Changing Rear Coils
The lower mounting nuts for the coil springs, as well as the lower nuts for the shock absorbers, are self-locking and you should use new ones. Spray the old nuts with PB Blaster or Kroil to loosen them up. They can get pretty corroded. You should have a floor jack and a pair of jack stands. Loosen the lug nuts. Lift the rear at the differential with the floor jack and place jack stands at the rear jacking points. Remove the wheels. Lift the rear end slightly with the floor jack. Note the orientation of the coils and how they're seated. Disconnect the shock absorber and spring lower mounts. Then lower the jack to unload the springs and remove them. They may be stuck because of undercoating and corrosion. Be sure the new coils are seated properly. Torque the spring mounting nut to 14 ft-lb, the lower shock nut to 62 ft-lb, and the lug nuts to 85 ft-lb.
Happy birthday. Safety first.
Happy birthday. Safety first.
i called a couple of shops and they said with the car on jacks and the rear arms extended, there isn't any pressure on the springs. they said that that i don't need a coil compressor because when i loosen the bolt the springs will flow right off. can anyone confirm this?

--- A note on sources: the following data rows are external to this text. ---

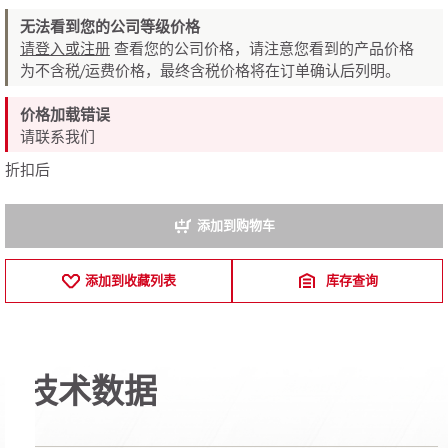
无法看到您的公司等级价格
请登入或注册
查看您的公司价格，请注意您看到的产品价格
为不含税/运费价格，最终含税价格将在订单确认后列明。
价格加载错误
请联系我们
折扣后
添加到购物车
添加到收藏列表
库存查询
技术数据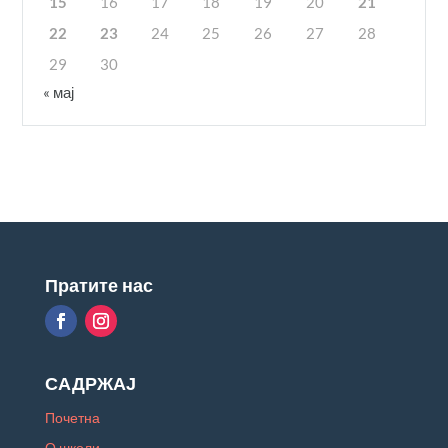
15
16
17
18
19
20
21
22
23
24
25
26
27
28
29
30
« мај
Пратите нас
САДРЖАЈ
Почетна
О школи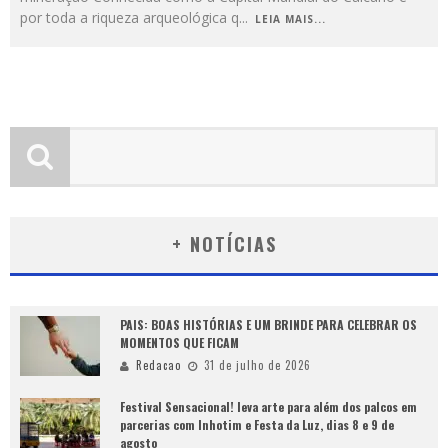
por toda a riqueza arqueológica q
...
LEIA MAIS...
+ NOTÍCIAS
PAIS: BOAS HISTÓRIAS E UM BRINDE PARA CELEBRAR OS
MOMENTOS QUE FICAM
Redacao
31 de julho de 2026
Festival Sensacional! leva arte para além dos palcos em
parcerias com Inhotim e Festa da Luz, dias 8 e 9 de
agosto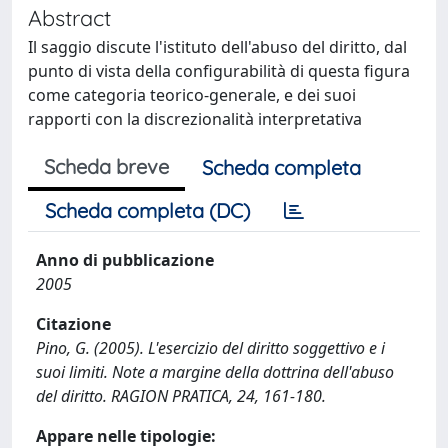
Abstract
Il saggio discute l'istituto dell'abuso del diritto, dal
punto di vista della configurabilità di questa figura
come categoria teorico-generale, e dei suoi
rapporti con la discrezionalità interpretativa
Scheda breve
Scheda completa
Scheda completa (DC)
Anno di pubblicazione
2005
Citazione
Pino, G. (2005). L'esercizio del diritto soggettivo e i
suoi limiti. Note a margine della dottrina dell'abuso
del diritto. RAGION PRATICA, 24, 161-180.
Appare nelle tipologie: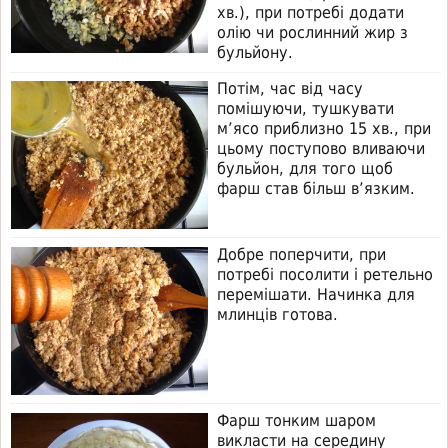
хв.), при потребі додати
олію чи рослинний жир з
бульйону.
Потім, час від часу
помішуючи, тушкувати
м’ясо приблизно 15 хв., при
цьому поступово вливаючи
бульйон, для того щоб
фарш став більш в’язким.
Добре поперчити, при
потребі посолити і ретельно
перемішати. Начинка для
млинців готова.
Фарш тонким шаром
викласти на середину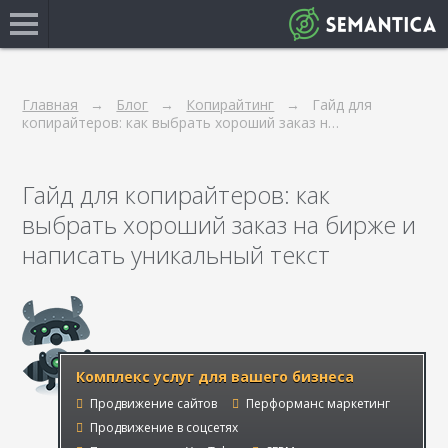
Главная
Блог
Копирайтинг
Гайд для
копирайтеров: как выбрать хороший заказ н…
Гайд для копирайтеров: как
выбрать хороший заказ на бирже и
написать уникальный текст
Комплекс услуг для вашего бизнеса
Продвижение сайтов
Перформанс маркетинг
Продвижение в соцсетях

I have one question....before I removed the coils...when I detached the shocks and coil plates and let the arms hang down...the left side of the arm hanged down all the way and I got the spring out easy. But the right side arm did not fully hang down and the spring was still snug, making it a little hard to get out. why didn't the arm come all the way down like the left side? Could that be a sign of something wrong?